Created attachment 379547 [details] WIP - Patch
Comment on attachment 379547 [details] WIP - Patch Attachment 379547 [details] did not pass jsc-ews (mac): Output: https://webkit-queues.webkit.org/results/13067037 New failing tests: jsc-layout-tests.yaml/fast/regex/script-tests/backreferences.js.layout-dfg-eager-no-cjit jsc-layout-tests.yaml/js/script-tests/regexp-unicode.js.layout-no-ftl jsc-layout-tests.yaml/js/script-tests/regexp-unicode.js.layout-ftl-no-cjit jsc-layout-tests.yaml/fast/regex/script-tests/backreferences.js.layout-ftl-eager-no-cjit jsc-layout-tests.yaml/js/script-tests/regexp-unicode.js.layout-ftl-eager-no-cjit jsc-layout-tests.yaml/fast/regex/script-tests/backreferences.js.layout-no-ftl jsc-layout-tests.yaml/fast/regex/script-tests/backreferences.js.layout-no-llint jsc-layout-tests.yaml/fast/regex/script-tests/backreferences.js.layout jsc-layout-tests.yaml/fast/regex/script-tests/backreferences.js.layout-no-cjit jsc-layout-tests.yaml/js/script-tests/regexp-unicode.js.layout-dfg-eager-no-cjit jsc-layout-tests.yaml/fast/regex/script-tests/backreferences.js.layout-ftl-no-cjit jsc-layout-tests.yaml/js/script-tests/regexp-unicode.js.layout-no-cjit jsc-layout-tests.yaml/js/script-tests/regexp-unicode.js.layout jsc-layout-tests.yaml/js/script-tests/regexp-unicode.js.layout-no-llint
Comment on attachment 379547 [details] WIP - Patch r- This patch is mostly right. It needs 2 changes. 1) We need to properly increment the patternIndex and index when matching non-BMP characters. 2) There is a register clobbering issue on X86_64 since tryReadUnicodeCharImpl() uses r10 as a temp and patternChar is also r10. Posting a patch shortly that builds on this patch and addresses these two issues.
Created attachment 379595 [details] Patch
Created attachment 379597 [details] Updated ChangeLogs citing Paulo Matos <pmatos@igalia.com> original contribution.

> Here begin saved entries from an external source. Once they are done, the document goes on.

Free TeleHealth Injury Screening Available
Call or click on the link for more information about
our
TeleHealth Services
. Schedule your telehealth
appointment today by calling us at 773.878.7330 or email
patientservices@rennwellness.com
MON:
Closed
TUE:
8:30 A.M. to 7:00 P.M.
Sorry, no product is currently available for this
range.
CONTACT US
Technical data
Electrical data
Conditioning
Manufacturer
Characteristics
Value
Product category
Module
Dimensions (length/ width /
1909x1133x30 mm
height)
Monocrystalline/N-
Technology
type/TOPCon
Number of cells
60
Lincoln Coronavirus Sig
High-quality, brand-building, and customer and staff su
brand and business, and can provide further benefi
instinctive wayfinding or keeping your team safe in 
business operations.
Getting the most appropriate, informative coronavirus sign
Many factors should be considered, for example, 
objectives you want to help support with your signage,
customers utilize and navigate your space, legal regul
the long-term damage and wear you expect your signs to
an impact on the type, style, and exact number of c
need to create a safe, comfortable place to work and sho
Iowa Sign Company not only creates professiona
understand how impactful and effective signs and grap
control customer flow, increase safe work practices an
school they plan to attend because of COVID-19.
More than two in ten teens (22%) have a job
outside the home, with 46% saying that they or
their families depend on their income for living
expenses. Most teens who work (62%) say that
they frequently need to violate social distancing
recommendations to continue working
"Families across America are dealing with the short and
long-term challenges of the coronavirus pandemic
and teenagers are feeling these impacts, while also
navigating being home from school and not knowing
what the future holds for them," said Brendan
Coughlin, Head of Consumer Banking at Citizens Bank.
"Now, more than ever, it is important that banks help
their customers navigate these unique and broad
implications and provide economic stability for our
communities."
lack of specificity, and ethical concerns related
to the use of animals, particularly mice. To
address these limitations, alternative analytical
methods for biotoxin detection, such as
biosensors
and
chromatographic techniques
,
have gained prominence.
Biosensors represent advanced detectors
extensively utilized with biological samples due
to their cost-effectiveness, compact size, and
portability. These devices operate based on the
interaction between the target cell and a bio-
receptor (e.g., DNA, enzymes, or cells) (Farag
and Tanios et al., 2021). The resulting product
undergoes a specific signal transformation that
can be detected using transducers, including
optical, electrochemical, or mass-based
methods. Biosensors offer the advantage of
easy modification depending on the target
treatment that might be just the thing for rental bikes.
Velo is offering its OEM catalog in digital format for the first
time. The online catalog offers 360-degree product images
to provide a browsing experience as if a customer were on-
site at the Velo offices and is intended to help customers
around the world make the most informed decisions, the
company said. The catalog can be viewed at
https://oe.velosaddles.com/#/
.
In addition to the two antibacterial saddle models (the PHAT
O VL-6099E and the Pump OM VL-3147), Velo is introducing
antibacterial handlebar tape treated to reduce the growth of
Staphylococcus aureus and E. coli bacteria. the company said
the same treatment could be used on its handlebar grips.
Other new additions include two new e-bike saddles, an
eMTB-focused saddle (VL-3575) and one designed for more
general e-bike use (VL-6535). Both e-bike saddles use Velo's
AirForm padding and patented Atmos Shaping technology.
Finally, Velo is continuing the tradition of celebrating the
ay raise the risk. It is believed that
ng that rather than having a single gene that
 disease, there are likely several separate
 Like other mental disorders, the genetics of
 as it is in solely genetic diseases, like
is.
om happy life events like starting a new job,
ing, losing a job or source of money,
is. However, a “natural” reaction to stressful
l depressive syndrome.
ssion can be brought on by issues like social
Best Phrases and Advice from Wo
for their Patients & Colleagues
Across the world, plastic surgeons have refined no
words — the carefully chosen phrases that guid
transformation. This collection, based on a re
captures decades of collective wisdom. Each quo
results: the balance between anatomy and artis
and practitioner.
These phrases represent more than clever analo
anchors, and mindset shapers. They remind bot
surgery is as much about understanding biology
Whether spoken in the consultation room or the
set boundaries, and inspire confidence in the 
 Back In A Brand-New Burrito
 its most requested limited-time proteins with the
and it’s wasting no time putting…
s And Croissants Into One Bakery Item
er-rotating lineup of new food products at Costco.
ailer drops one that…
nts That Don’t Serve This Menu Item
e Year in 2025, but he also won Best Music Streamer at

Thanks Michael, I was still looking at this issue and just noticed you fixed it. I had a little testsuite with the most relevant tests to run: let match1 = /([^x])\1./u.exec('\ud800\ud800\udc00'); if (match1) { print('error 1'); } let match2 = /(\u{10123})x\1/u.exec('\u{10123}x\u{10123}'); if (!match2 || match2[1] !== '\u{10123}') { print('error 2'); } let match3 = /(\ud800\udd23)x\1/u.exec('\u{10123}x\u{10123}'); if (!match3 || match3[1] !== '\u{10123}') { print('error 3'); } let match4 = /(\u{10123})x\ud800\udd23/u.exec('\u{10123}x\u{10123}'); if (!match4 || match4[1] !== '\u{10123}') { print('error 4'); } let match5 = /(\ud800)\udd23x\1/u.exec('\u{10123}x\u{10123}'); if (match5) { print('error 5'); } let match6 = /([^x])\ud800./u.exec('\ud800\ud800\udc00'); if (match6) { print('error 6'); } print('DONE'); All bots pass and the above tests pass too so I think it's fixed. I didn't recognize the problems you mentioned and debugging this for the first time turned out to be a long exercise in C++ and x86_64 assembly reading. Once again, thanks for the help on this.
Comment on attachment 379597 [details] Updated ChangeLogs citing Paulo Matos <pmatos@igalia.com> original contribution. r=me. I'll take your word on some of the character encodings because I don't know them very well.
Comment on attachment 379597 [details] Updated ChangeLogs citing Paulo Matos <pmatos@igalia.com> original contribution. Can you also add Paulos' test?
(In reply to Keith Miller from comment #12) > Comment on attachment 379597 [details] > Updated ChangeLogs citing Paulo Matos <pmatos@igalia.com> original > contribution. > > Can you also add Paulos' test? His test is a collection of subtests that where failing with his patch. They are already part of our existing tests.
Committed r250568: <https://trac.webkit.org/changeset/250568>
<rdar://problem/55883253>